The entries follow. Print each one exactly.

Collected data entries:
——

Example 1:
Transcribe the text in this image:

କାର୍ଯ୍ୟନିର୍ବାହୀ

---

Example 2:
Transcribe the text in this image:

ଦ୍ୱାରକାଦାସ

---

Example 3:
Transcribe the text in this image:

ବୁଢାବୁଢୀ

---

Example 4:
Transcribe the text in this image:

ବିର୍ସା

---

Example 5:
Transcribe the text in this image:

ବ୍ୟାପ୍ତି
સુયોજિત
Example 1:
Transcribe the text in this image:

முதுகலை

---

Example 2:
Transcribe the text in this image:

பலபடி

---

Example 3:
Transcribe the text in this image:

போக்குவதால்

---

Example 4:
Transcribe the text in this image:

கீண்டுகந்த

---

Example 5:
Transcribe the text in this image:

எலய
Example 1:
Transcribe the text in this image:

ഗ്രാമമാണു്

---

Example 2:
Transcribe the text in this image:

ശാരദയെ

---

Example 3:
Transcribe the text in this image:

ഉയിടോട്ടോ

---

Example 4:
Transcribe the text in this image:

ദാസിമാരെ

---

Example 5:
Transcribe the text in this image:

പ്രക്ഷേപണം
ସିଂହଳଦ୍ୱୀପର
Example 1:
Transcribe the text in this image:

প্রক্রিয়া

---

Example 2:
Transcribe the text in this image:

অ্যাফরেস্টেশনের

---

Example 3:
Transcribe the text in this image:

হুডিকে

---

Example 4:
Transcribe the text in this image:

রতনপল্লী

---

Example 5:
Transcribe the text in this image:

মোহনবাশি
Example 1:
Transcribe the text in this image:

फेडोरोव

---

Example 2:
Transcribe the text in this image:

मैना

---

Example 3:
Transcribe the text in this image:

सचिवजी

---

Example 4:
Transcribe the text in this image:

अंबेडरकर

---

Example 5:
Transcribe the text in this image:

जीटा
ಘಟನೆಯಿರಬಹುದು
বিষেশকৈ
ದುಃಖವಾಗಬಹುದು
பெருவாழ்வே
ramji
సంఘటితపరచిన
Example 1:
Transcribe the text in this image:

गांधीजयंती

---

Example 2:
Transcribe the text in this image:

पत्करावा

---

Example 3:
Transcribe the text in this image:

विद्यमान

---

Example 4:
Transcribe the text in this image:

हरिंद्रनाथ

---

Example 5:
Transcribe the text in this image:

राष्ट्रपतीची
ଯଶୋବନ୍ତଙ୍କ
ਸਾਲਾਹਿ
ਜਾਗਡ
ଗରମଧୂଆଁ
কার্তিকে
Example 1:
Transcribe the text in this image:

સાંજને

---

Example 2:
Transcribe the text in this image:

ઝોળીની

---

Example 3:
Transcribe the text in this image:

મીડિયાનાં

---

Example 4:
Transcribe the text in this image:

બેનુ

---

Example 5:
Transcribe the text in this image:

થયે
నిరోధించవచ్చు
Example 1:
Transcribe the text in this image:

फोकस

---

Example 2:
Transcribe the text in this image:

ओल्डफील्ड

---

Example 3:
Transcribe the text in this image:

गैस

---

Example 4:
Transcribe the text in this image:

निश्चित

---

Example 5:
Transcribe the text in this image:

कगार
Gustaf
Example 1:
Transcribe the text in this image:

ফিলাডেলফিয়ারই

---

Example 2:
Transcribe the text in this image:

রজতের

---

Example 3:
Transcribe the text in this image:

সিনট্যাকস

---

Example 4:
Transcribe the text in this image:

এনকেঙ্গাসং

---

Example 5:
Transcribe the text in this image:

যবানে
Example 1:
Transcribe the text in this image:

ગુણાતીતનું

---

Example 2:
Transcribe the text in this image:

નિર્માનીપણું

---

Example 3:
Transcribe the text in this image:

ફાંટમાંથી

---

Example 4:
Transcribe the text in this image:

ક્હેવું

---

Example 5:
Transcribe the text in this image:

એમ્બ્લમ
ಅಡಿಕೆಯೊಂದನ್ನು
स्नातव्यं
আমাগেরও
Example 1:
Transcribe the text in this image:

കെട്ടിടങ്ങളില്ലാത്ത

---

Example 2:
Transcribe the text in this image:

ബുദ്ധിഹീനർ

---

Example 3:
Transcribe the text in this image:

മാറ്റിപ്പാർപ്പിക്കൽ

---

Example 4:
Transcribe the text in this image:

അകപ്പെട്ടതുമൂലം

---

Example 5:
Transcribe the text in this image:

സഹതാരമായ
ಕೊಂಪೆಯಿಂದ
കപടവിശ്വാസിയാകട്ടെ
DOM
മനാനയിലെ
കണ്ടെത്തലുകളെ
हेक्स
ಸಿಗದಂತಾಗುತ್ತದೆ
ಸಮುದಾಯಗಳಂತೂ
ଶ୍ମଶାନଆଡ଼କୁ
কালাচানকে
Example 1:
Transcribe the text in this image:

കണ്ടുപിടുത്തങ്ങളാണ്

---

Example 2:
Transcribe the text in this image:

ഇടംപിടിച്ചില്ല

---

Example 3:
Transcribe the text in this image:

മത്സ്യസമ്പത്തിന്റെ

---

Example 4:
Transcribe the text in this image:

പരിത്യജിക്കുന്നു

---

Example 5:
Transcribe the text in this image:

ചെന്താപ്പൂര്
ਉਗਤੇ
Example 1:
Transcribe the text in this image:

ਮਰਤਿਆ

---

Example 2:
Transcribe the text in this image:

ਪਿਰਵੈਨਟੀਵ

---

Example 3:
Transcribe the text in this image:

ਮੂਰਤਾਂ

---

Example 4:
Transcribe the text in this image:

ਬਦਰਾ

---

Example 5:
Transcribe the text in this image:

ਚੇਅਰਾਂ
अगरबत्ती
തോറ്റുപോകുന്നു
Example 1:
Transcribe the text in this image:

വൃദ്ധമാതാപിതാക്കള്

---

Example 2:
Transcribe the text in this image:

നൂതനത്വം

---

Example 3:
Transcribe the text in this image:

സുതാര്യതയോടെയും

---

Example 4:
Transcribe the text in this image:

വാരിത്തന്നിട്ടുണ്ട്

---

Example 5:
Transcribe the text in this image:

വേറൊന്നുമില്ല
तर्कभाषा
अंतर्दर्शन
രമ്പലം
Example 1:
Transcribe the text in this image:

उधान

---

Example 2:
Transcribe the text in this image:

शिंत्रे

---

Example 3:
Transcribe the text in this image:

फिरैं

——

→ Solution to this problem:
Example 1:
Transcribe the text in this image:

କାର୍ଯ୍ୟନିର୍ବାହୀ

---

Example 2:
Transcribe the text in this image:

ଦ୍ୱାରକାଦାସ

---

Example 3:
Transcribe the text in this image:

ବୁଢାବୁଢୀ

---

Example 4:
Transcribe the text in this image:

ବିର୍ସା

---

Example 5:
Transcribe the text in this image:

ବ୍ୟାପ୍ତି
સુયોજિત
Example 1:
Transcribe the text in this image:

முதுகலை

---

Example 2:
Transcribe the text in this image:

பலபடி

---

Example 3:
Transcribe the text in this image:

போக்குவதால்

---

Example 4:
Transcribe the text in this image:

கீண்டுகந்த

---

Example 5:
Transcribe the text in this image:

எலய
Example 1:
Transcribe the text in this image:

ഗ്രാമമാണു്

---

Example 2:
Transcribe the text in this image:

ശാരദയെ

---

Example 3:
Transcribe the text in this image:

ഉയിടോട്ടോ

---

Example 4:
Transcribe the text in this image:

ദാസിമാരെ

---

Example 5:
Transcribe the text in this image:

പ്രക്ഷേപണം
ସିଂହଳଦ୍ୱୀପର
Example 1:
Transcribe the text in this image:

প্রক্রিয়া

---

Example 2:
Transcribe the text in this image:

অ্যাফরেস্টেশনের

---

Example 3:
Transcribe the text in this image:

হুডিকে

---

Example 4:
Transcribe the text in this image:

রতনপল্লী

---

Example 5:
Transcribe the text in this image:

মোহনবাশি
Example 1:
Transcribe the text in this image:

फेडोरोव

---

Example 2:
Transcribe the text in this image:

मैना

---

Example 3:
Transcribe the text in this image:

सचिवजी

---

Example 4:
Transcribe the text in this image:

अंबेडरकर

---

Example 5:
Transcribe the text in this image:

जीटा
ಘಟನೆಯಿರಬಹುದು
বিষেশকৈ
ದುಃಖವಾಗಬಹುದು
பெருவாழ்வே
ramji
సంఘటితపరచిన
Example 1:
Transcribe the text in this image:

गांधीजयंती

---

Example 2:
Transcribe the text in this image:

पत्करावा

---

Example 3:
Transcribe the text in this image:

विद्यमान

---

Example 4:
Transcribe the text in this image:

हरिंद्रनाथ

---

Example 5:
Transcribe the text in this image:

राष्ट्रपतीची
ଯଶୋବନ୍ତଙ୍କ
ਸਾਲਾਹਿ
ਜਾਗਡ
ଗରମଧୂଆଁ
কার্তিকে
Example 1:
Transcribe the text in this image:

સાંજને

---

Example 2:
Transcribe the text in this image:

ઝોળીની

---

Example 3:
Transcribe the text in this image:

મીડિયાનાં

---

Example 4:
Transcribe the text in this image:

બેનુ

---

Example 5:
Transcribe the text in this image:

થયે
నిరోధించవచ్చు
Example 1:
Transcribe the text in this image:

फोकस

---

Example 2:
Transcribe the text in this image:

ओल्डफील्ड

---

Example 3:
Transcribe the text in this image:

गैस

---

Example 4:
Transcribe the text in this image:

निश्चित

---

Example 5:
Transcribe the text in this image:

कगार
Gustaf
Example 1:
Transcribe the text in this image:

ফিলাডেলফিয়ারই

---

Example 2:
Transcribe the text in this image:

রজতের

---

Example 3:
Transcribe the text in this image:

সিনট্যাকস

---

Example 4:
Transcribe the text in this image:

এনকেঙ্গাসং

---

Example 5:
Transcribe the text in this image:

যবানে
Example 1:
Transcribe the text in this image:

ગુણાતીતનું

---

Example 2:
Transcribe the text in this image:

નિર્માનીપણું

---

Example 3:
Transcribe the text in this image:

ફાંટમાંથી

---

Example 4:
Transcribe the text in this image:

ક્હેવું

---

Example 5:
Transcribe the text in this image:

એમ્બ્લમ
ಅಡಿಕೆಯೊಂದನ್ನು
स्नातव्यं
আমাগেরও
Example 1:
Transcribe the text in this image:

കെട്ടിടങ്ങളില്ലാത്ത

---

Example 2:
Transcribe the text in this image:

ബുദ്ധിഹീനർ

---

Example 3:
Transcribe the text in this image:

മാറ്റിപ്പാർപ്പിക്കൽ

---

Example 4:
Transcribe the text in this image:

അകപ്പെട്ടതുമൂലം

---

Example 5:
Transcribe the text in this image:

സഹതാരമായ
ಕೊಂಪೆಯಿಂದ
കപടവിശ്വാസിയാകട്ടെ
DOM
മനാനയിലെ
കണ്ടെത്തലുകളെ
हेक्स
ಸಿಗದಂತಾಗುತ್ತದೆ
ಸಮುದಾಯಗಳಂತೂ
ଶ୍ମଶାନଆଡ଼କୁ
কালাচানকে
Example 1:
Transcribe the text in this image:

കണ്ടുപിടുത്തങ്ങളാണ്

---

Example 2:
Transcribe the text in this image:

ഇടംപിടിച്ചില്ല

---

Example 3:
Transcribe the text in this image:

മത്സ്യസമ്പത്തിന്റെ

---

Example 4:
Transcribe the text in this image:

പരിത്യജിക്കുന്നു

---

Example 5:
Transcribe the text in this image:

ചെന്താപ്പൂര്
ਉਗਤੇ
Example 1:
Transcribe the text in this image:

ਮਰਤਿਆ

---

Example 2:
Transcribe the text in this image:

ਪਿਰਵੈਨਟੀਵ

---

Example 3:
Transcribe the text in this image:

ਮੂਰਤਾਂ

---

Example 4:
Transcribe the text in this image:

ਬਦਰਾ

---

Example 5:
Transcribe the text in this image:

ਚੇਅਰਾਂ
अगरबत्ती
തോറ്റുപോകുന്നു
Example 1:
Transcribe the text in this image:

വൃദ്ധമാതാപിതാക്കള്

---

Example 2:
Transcribe the text in this image:

നൂതനത്വം

---

Example 3:
Transcribe the text in this image:

സുതാര്യതയോടെയും

---

Example 4:
Transcribe the text in this image:

വാരിത്തന്നിട്ടുണ്ട്

---

Example 5:
Transcribe the text in this image:

വേറൊന്നുമില്ല
तर्कभाषा
अंतर्दर्शन
രമ്പലം
Example 1:
Transcribe the text in this image:

उधान

---

Example 2:
Transcribe the text in this image:

शिंत्रे

---

Example 3:
Transcribe the text in this image:

फिरैं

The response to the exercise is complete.